:: Available records ::
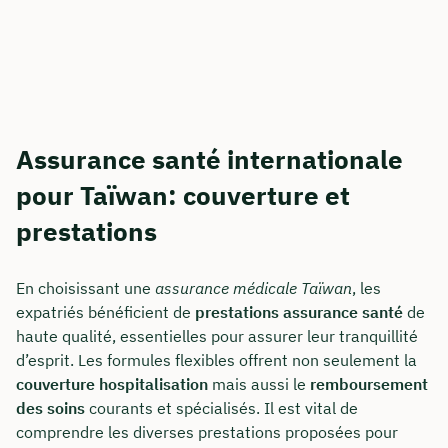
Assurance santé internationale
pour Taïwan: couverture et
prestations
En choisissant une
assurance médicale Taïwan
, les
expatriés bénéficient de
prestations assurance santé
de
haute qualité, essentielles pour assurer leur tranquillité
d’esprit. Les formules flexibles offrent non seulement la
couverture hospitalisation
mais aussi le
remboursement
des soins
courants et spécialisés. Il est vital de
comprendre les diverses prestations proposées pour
:::
:: Available records ::
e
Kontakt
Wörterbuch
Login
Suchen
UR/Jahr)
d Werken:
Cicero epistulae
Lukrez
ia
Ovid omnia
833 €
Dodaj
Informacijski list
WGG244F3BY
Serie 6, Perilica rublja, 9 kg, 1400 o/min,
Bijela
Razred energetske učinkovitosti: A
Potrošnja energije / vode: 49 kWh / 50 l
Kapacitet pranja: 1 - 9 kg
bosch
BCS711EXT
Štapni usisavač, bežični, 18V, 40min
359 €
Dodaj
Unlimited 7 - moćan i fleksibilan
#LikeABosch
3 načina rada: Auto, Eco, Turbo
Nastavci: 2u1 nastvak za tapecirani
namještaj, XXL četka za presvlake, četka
:::
- _What you should do_: Starting at the line that has "Assurance santé internationale" in the records above, restate word for word every line until the one that has "comprendre les diverses", and include that one as well.

- _Response to this task_:
Assurance santé internationale
pour Taïwan: couverture et
prestations
En choisissant une
assurance médicale Taïwan
, les
expatriés bénéficient de
prestations assurance santé
de
haute qualité, essentielles pour assurer leur tranquillité
d’esprit. Les formules flexibles offrent non seulement la
couverture hospitalisation
mais aussi le
remboursement
des soins
courants et spécialisés. Il est vital de
comprendre les diverses prestations proposées pour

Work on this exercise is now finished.